Cube where the datatype and units for the time, forecast_reference_time and forecast_period coordinates have been enforced.

process(cube_t0, cube_t1)[source]#

Interpolate data to intermediate times between validity times of cube_t0 and cube_t1.

Parameters:
  • cube_t0 (Cube) – A diagnostic cube valid at the beginning of the period within which interpolation is to be permitted.

  • cube_t1 (Cube) – A diagnostic cube valid at the end of the period within which interpolation is to be permitted.

Return type:

CubeList

Returns:

A list of cubes interpolated to the desired times.

Raises:
  • TypeError – If cube_t0 and cube_t1 are not of type iris.cube.Cube.

  • ValueError – A mix of instantaneous and period diagnostics have been used as inputs.

  • ValueError – A period type has been declared but inputs are not period diagnostics.

  • ValueError – Period diagnostics with overlapping periods.

  • CoordinateNotFoundError – The input cubes contain no time coordinate.

  • ValueError – Cubes contain multiple validity times.

  • ValueError – The input cubes are ordered such that the initial time cube has a later validity time than the final cube.

solar_interpolate(diag_cube, interpolated_cube)[source]#

Temporal Interpolation code using solar elevation for parameters (e.g. solar radiation parameters like Downward Shortwave (SW) radiation or UV index) which are zero if the sun is below the horizon and scaled by the sine of the solar elevation angle if the sun is above the horizon.

Parameters:
  • diag_cube (Cube) – cube containing diagnostic data valid at the beginning of the period and at the end of the period.

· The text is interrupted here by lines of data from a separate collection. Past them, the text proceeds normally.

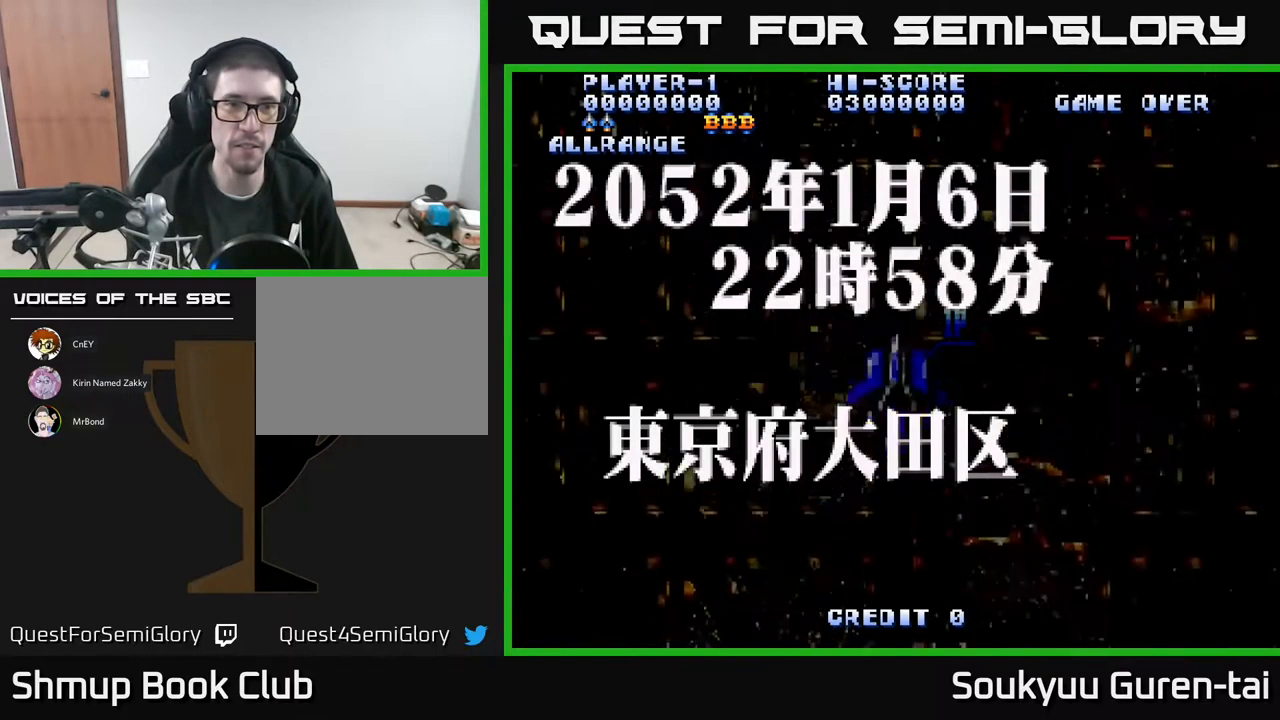
{"buttons": ["DPAD_DOWN"], "events": [[33, "A", "down"], [100, "A", "up"], [267, "DPAD_RIGHT", "down"], [483, "DPAD_DOWN", "down"], [500, "DPAD_RIGHT", "up"]]}
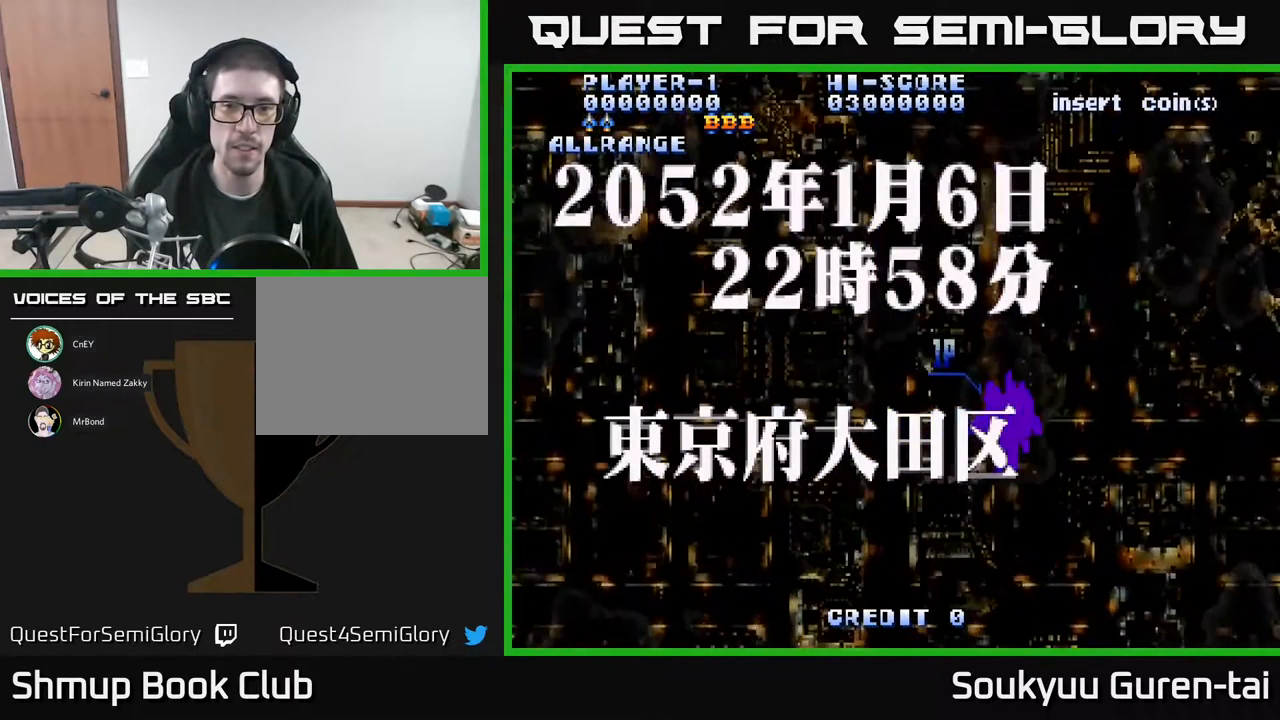
{"buttons": ["DPAD_RIGHT"], "events": [[33, "DPAD_DOWN", "up"], [33, "DPAD_LEFT", "down"], [300, "DPAD_DOWN", "down"], [300, "DPAD_LEFT", "up"], [317, "DPAD_RIGHT", "down"], [350, "DPAD_DOWN", "up"]]}
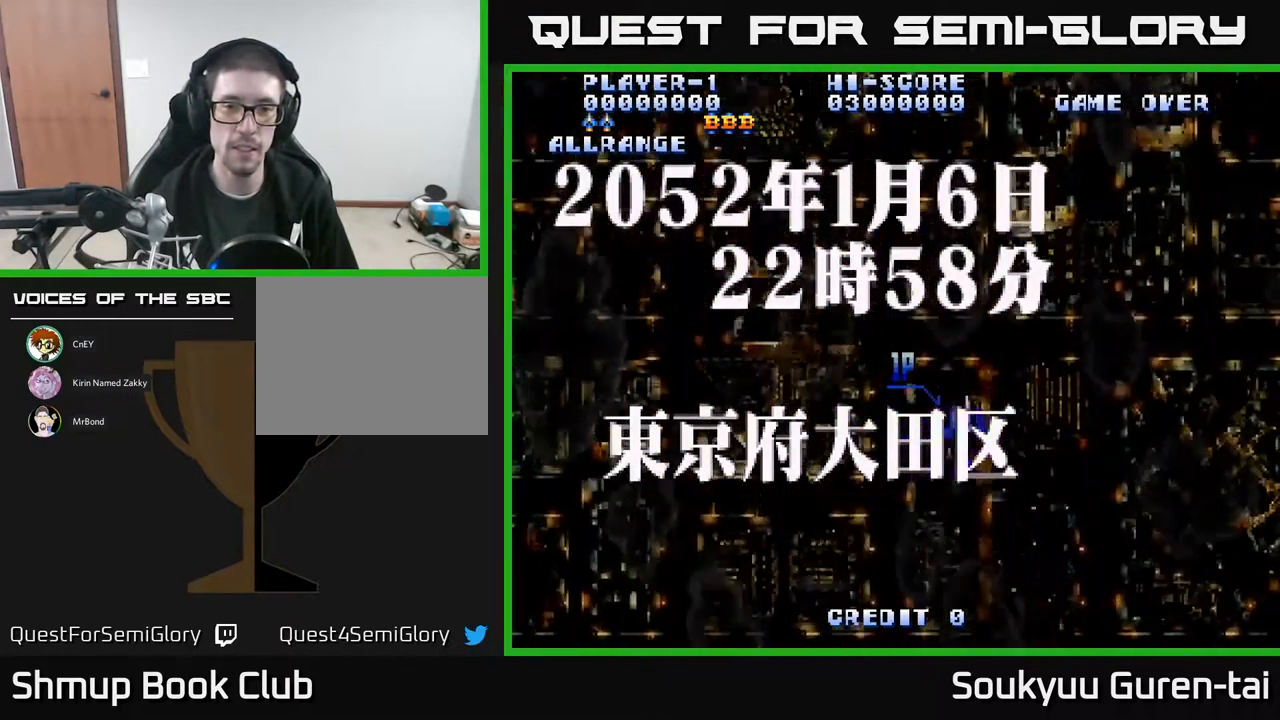
{"buttons": [], "events": [[50, "DPAD_RIGHT", "up"], [83, "DPAD_LEFT", "down"], [250, "DPAD_LEFT", "up"], [267, "DPAD_RIGHT", "down"], [483, "DPAD_RIGHT", "up"]]}
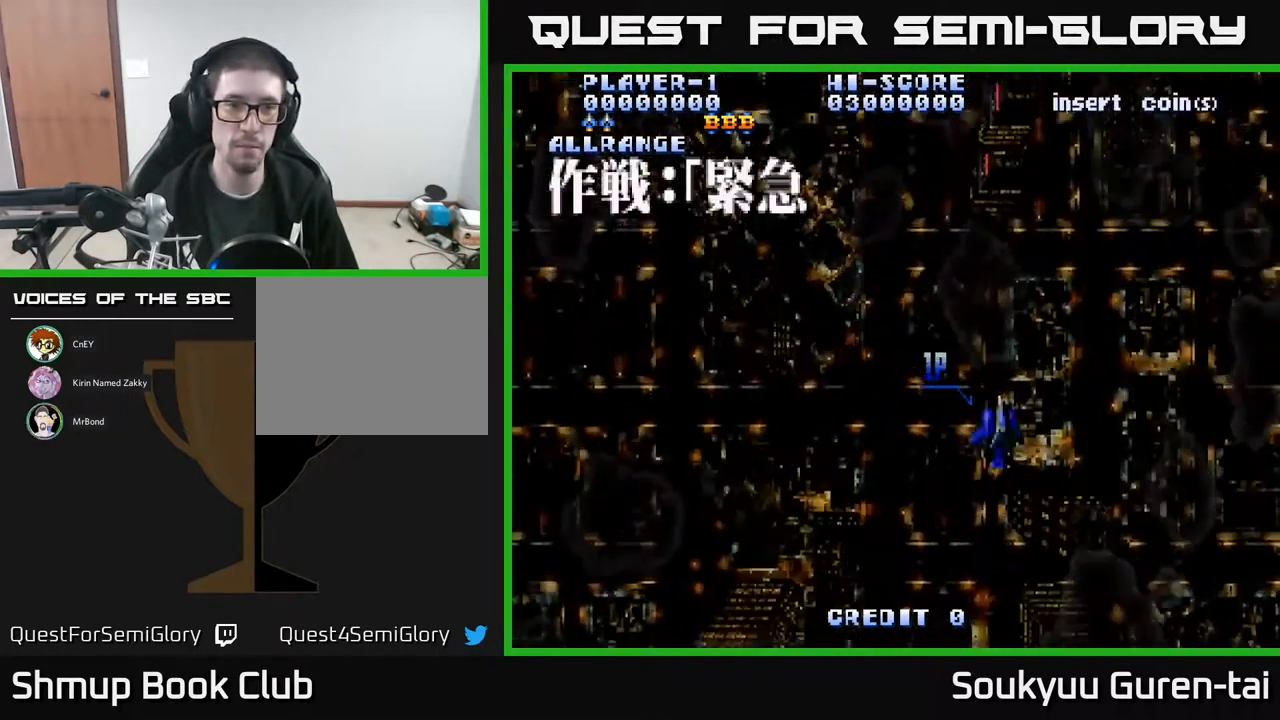
{"buttons": ["DPAD_LEFT"], "events": [[33, "DPAD_LEFT", "down"], [167, "DPAD_LEFT", "up"], [200, "DPAD_RIGHT", "down"], [367, "DPAD_RIGHT", "up"], [450, "DPAD_LEFT", "down"]]}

  • interpolated_cube (Cube) – cube containing Linear interpolation of diag_cube at interpolation times in time_list.

Return type:

CubeList

Returns:

A list of cubes interpolated to the desired times.

_as_tuple_if_list(bounds)[source]#

Convert a list to a tuple, or return as is if already a tuple or None.

Parameters:

bounds (Union[List[float], Tuple[float, float], None]) – The bounds to convert. Can be a list or tuple of two floats, or None.

Return type:

Optional[Tuple[float, float]]

Returns:

A tuple of two floats if bounds is a list or tuple, or None if bounds is None.

Raises:

TypeError – If bounds is not a list, tuple, or None.

_run_film_chunk(arr1, arr2, times, model, start, end)[source]#

Run the Google FILM model for a chunk of data from start to end indices. Defined outside of the GoogleFilmInterpolation class to allow multiprocessing workers to call it.

Parameters:
  • arr1 (ndarray) – The first input array.

  • arr2 (ndarray) – The second input array.

  • times (ndarray) – Array of time points for interpolation.

  • model (Any) – The loaded TensorFlow Hub model.

  • start (int) – Start index for the chunk.

  • end (int) – End index for the chunk.

Return type:

ndarray

Returns:

Numpy array of interpolated data for the chunk.

_run_film_chunk_mp(args)[source]#

Run a chunk of data through the Google FILM model in a multiprocessing worker.

Parameters:

args – Tuple containing (arr1, arr2, times, model_path, start, end).

Returns:

Numpy array of interpolated data for the chunk.

load_model(model_path)[source]#

Load the TensorFlow Hub model. This is a standalone function to allow multiprocessing workers to load the model independently from the GoogleFilmInterpolation class.

Parameters:

model_path (str) – Path to the TensorFlow Hub module for the Google FILM model.

Return type:

Any

Returns: The loaded TensorFlow Hub model.